Aim of the exercise:
Without the pictures, set down the records below word for word.

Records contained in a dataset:
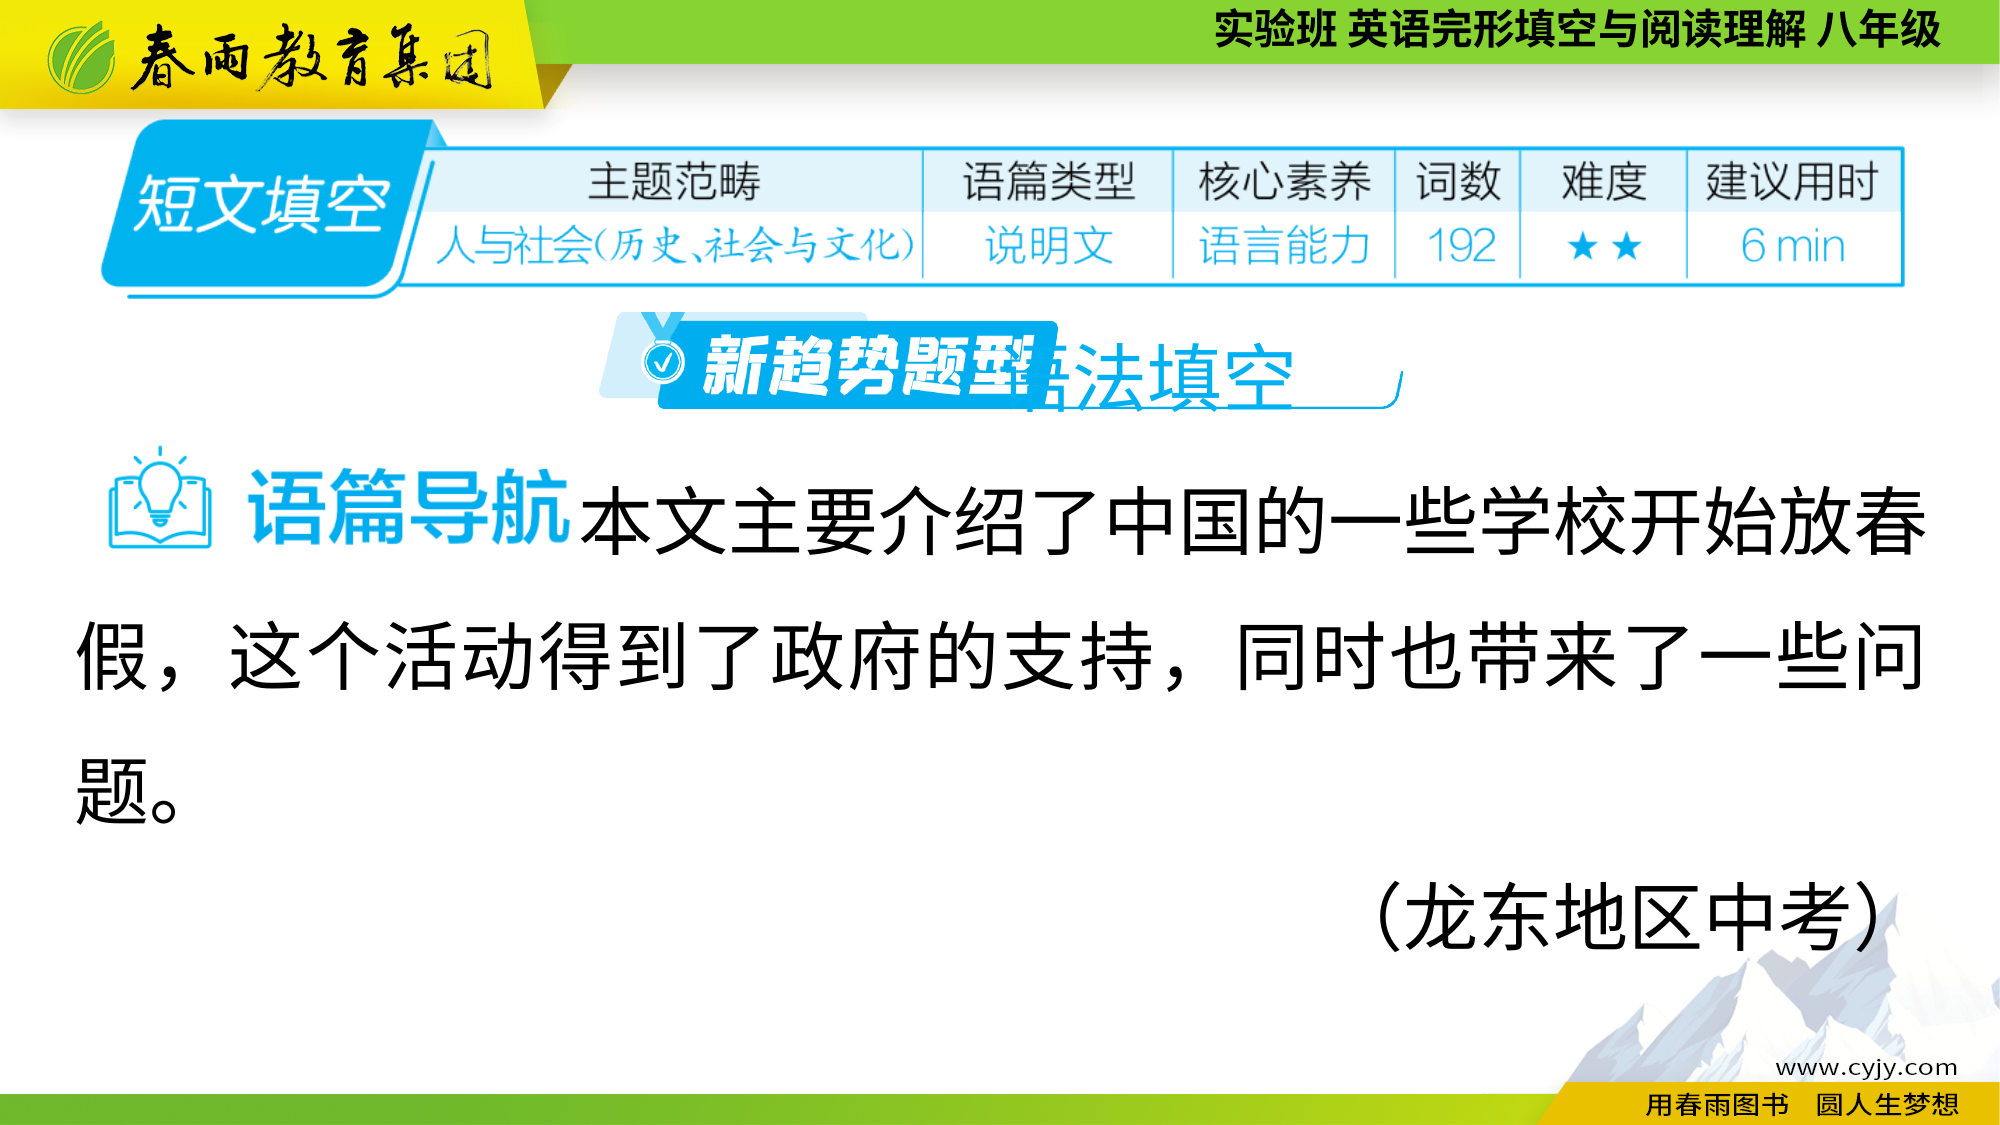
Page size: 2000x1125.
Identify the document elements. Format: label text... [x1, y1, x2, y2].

text_box 语法填空 [143, 278, 1949, 429]
picture [0, 0, 2000, 1125]
list （龙东地区中考） [59, 842, 1944, 953]
text_box 本文主要介绍了中国的一些学校开始放春假，这个活动得到了政府的支持，同时也带来了一些问题。 [59, 421, 1944, 842]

Solution for this task:
Page size: 2000x1125.
Identify the document elements. Format: label text... [x1, y1, x2, y2].

text_box 语法填空 [143, 278, 1949, 429]
picture [0, 0, 2000, 1125]
list （龙东地区中考） [59, 842, 1944, 953]
text_box 本文主要介绍了中国的一些学校开始放春假，这个活动得到了政府的支持，同时也带来了一些问题。 [59, 421, 1944, 842]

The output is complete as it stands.